> **Provided entries**:

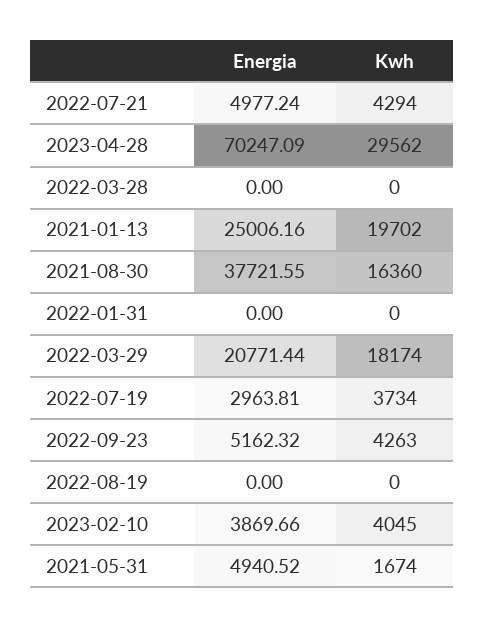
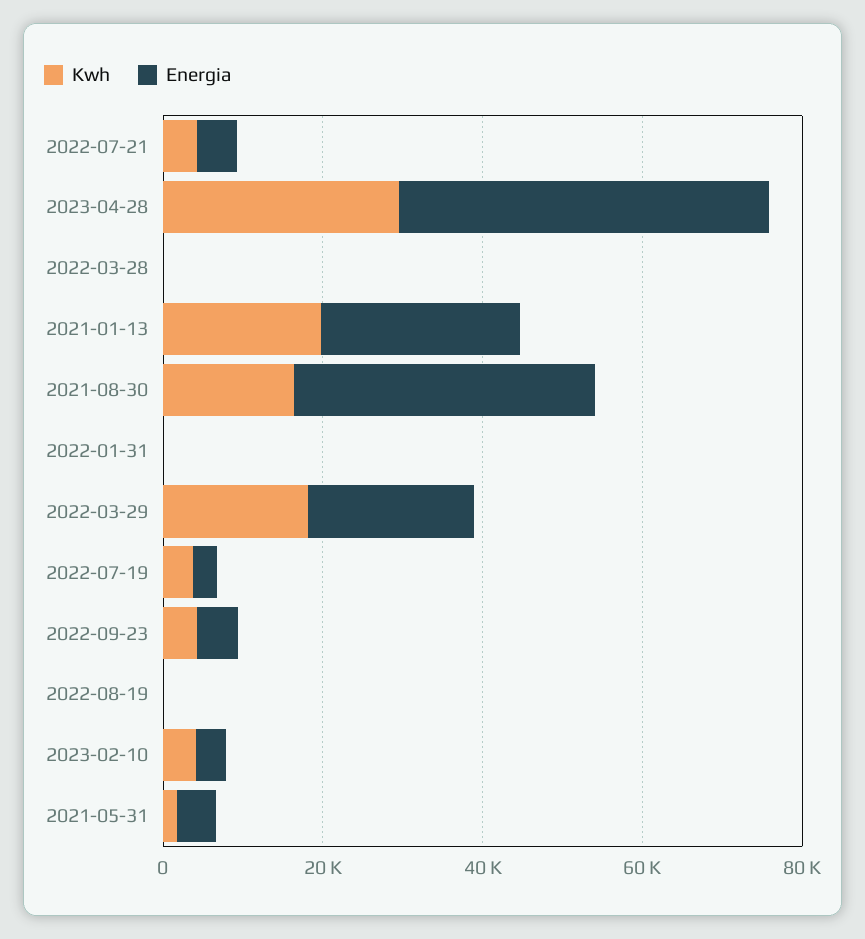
Energia, 2023-04-28: 70247.09 -> 45000

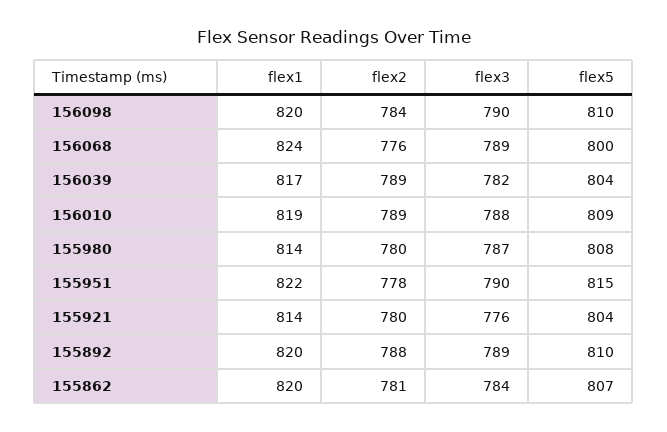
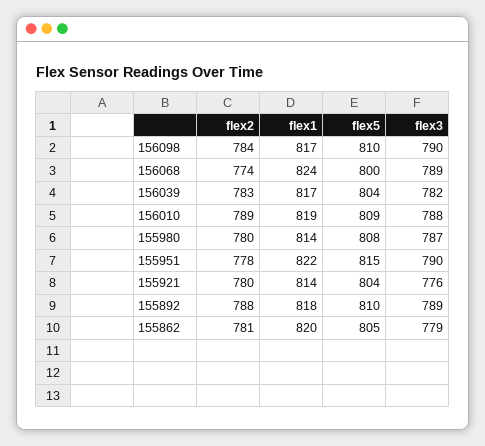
flex1, 156098: 820 -> 817
flex2, 156068: 776 -> 774
flex2, 156039: 789 -> 783
flex1, 155892: 820 -> 818
flex3, 155862: 784 -> 779
flex5, 155862: 807 -> 805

> **Task details**: Please give again, word for word, only the lines from the one holding "flex2, 156068: 776 -> 774" through the end of the listing above.

> **Response below**:
flex2, 156068: 776 -> 774
flex2, 156039: 789 -> 783
flex1, 155892: 820 -> 818
flex3, 155862: 784 -> 779
flex5, 155862: 807 -> 805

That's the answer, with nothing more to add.